= Murdo Ewen Macdonald =

Scottish minister

Rev Murdo Ewen Macdonald (28 August 1914 – 6 June 2004) was a Scottish minister.

== Early life ==
Macdonald was born in Harris and educated at Sir Edward Scott’s junior school Drinishadder School in Tarbert and later in Kingussie secondary school. In 1933, Macdonald went on to study arts and divinity at the University of St Andrews. While there, he became Scottish Universities middle-weight boxing champion and a friend of John Brown, father of Gordon Brown. In 1939, he was ordained as a Church of Scotland minister and inducted to the parish of Portree.

=== Military career ===
During World War II, he served as a chaplain with the Queen's Own Cameron Highlanders in Aruba, and with the 1st Parachute Brigade. He was wounded and taken prisoner of war during Operation Torch in North Africa in November 1942, and spent two and a half years in prison, including time in Stalag Luft III. There he was involved in preparations for the Great Escape. During this time he acted as a chaplain to United States prisoners, for which he was awarded the Bronze Star Medal for his "inspiring leadership and example" and "exceptional counselling to those suffering from mental depression and deterioration".
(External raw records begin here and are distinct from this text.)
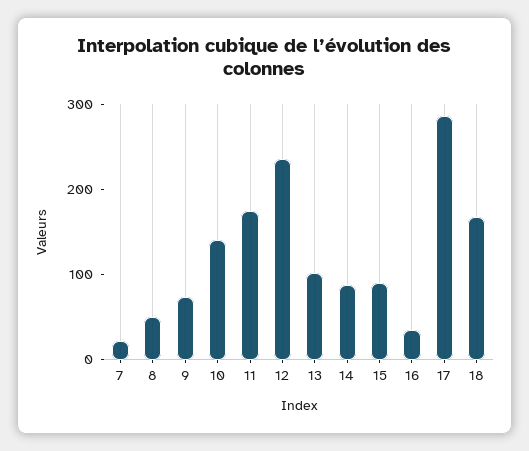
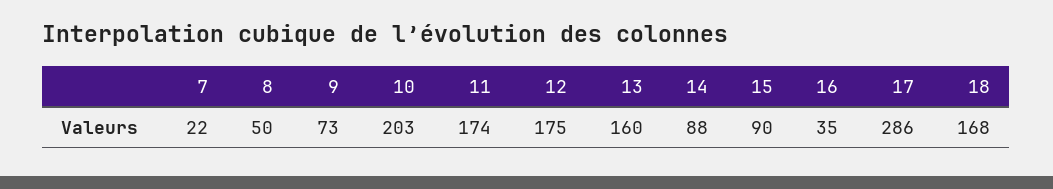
  {
    "7": 22,
    "8": 50,
    "9": 73,
-   "10": 140,
+   "10": 203,
    "11": 174,
-   "12": 240,
+   "12": 175,
-   "13": 100,
+   "13": 160,
    "14": 88,
    "15": 90,
    "16": 35,
    "17": 286,
    "18": 168
  }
Returning to Scotland, he served as minister at Partick Old Parish Church, Glasgow from 1947 to 1949 and then at St George's West Parish Church, Edinburgh from 1949 to 1963.

=== Personal life and death ===
He was appointed professor of practical theology at Trinity College, Glasgow in 1966. He retired in 1984. He was awarded an honorary doctor of divinity degree by the University of St Andrews. He died in Glasgow in 2004.